→ **EXERCISE GOAL**
Every line of the listing below should be written out exactly, minus its images.

→ **SOURCE DATA**
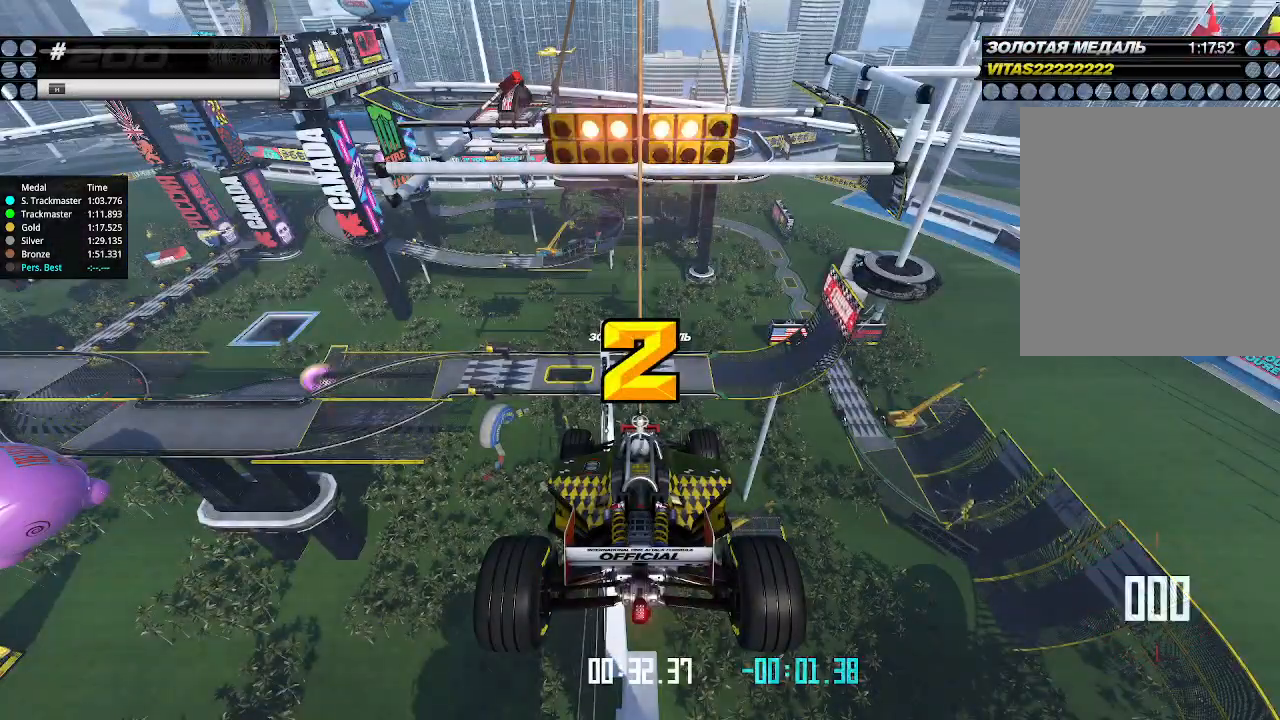
{"keys": ["up"], "events": []}
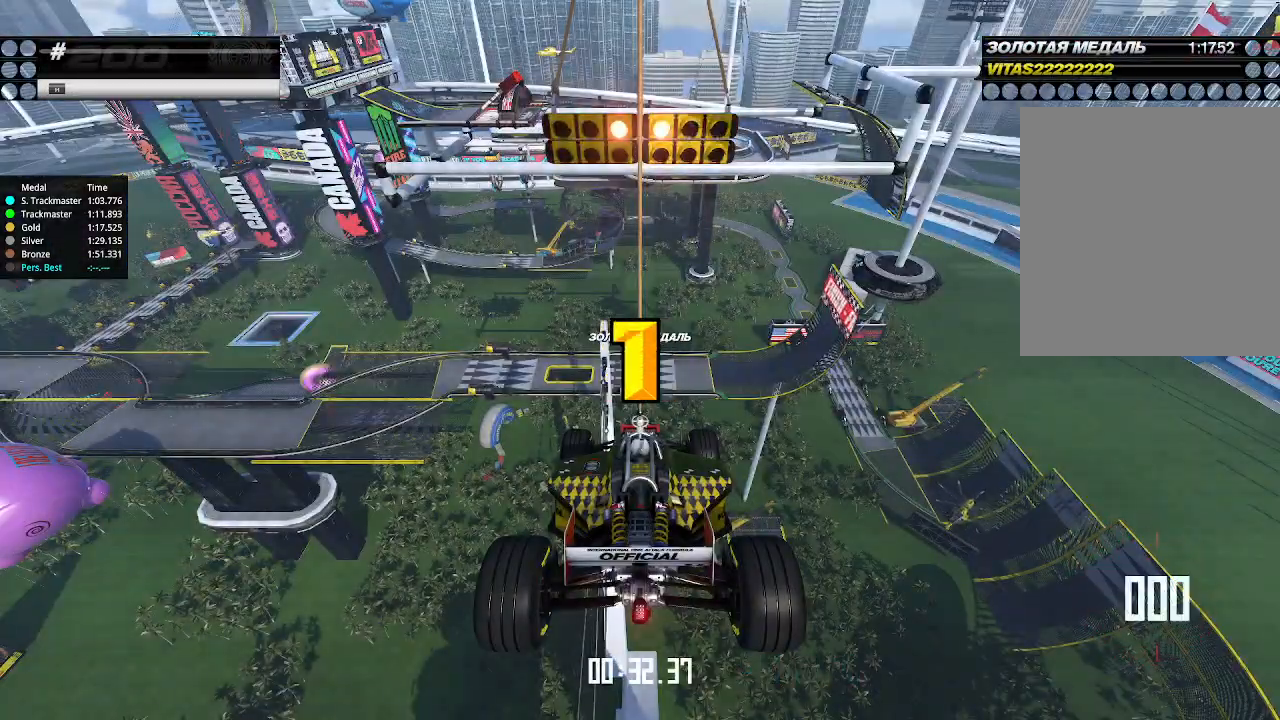
{"keys": ["up"], "events": []}
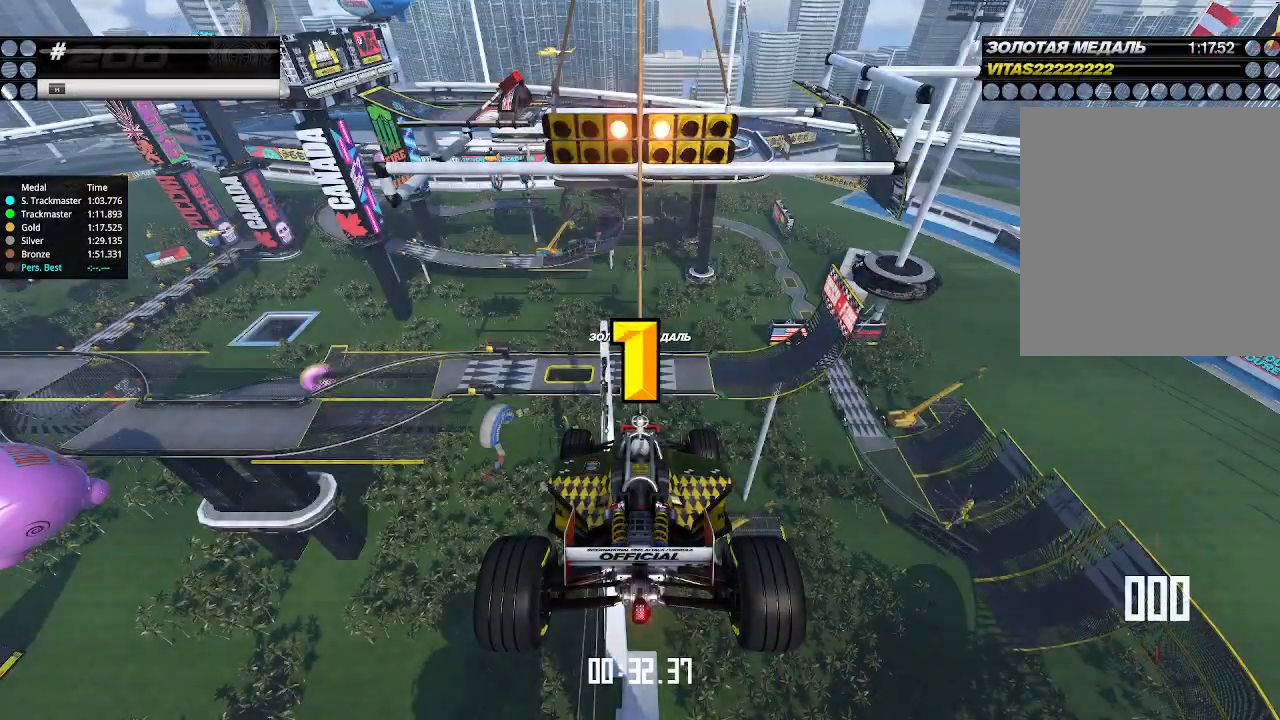
{"keys": ["up"], "events": []}
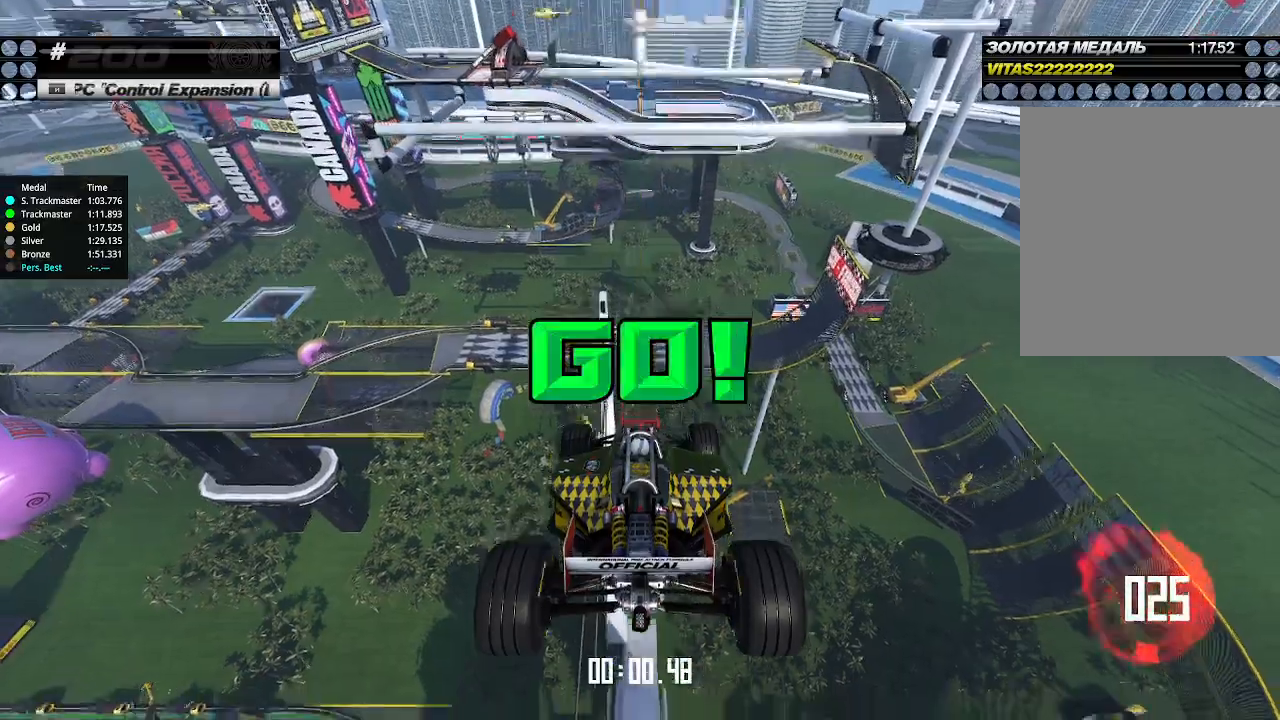
{"keys": ["up"], "events": []}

→ **ANSWER BOX**
{"keys": ["up"], "events": []}
{"keys": ["up"], "events": []}
{"keys": ["up"], "events": []}
{"keys": ["up"], "events": []}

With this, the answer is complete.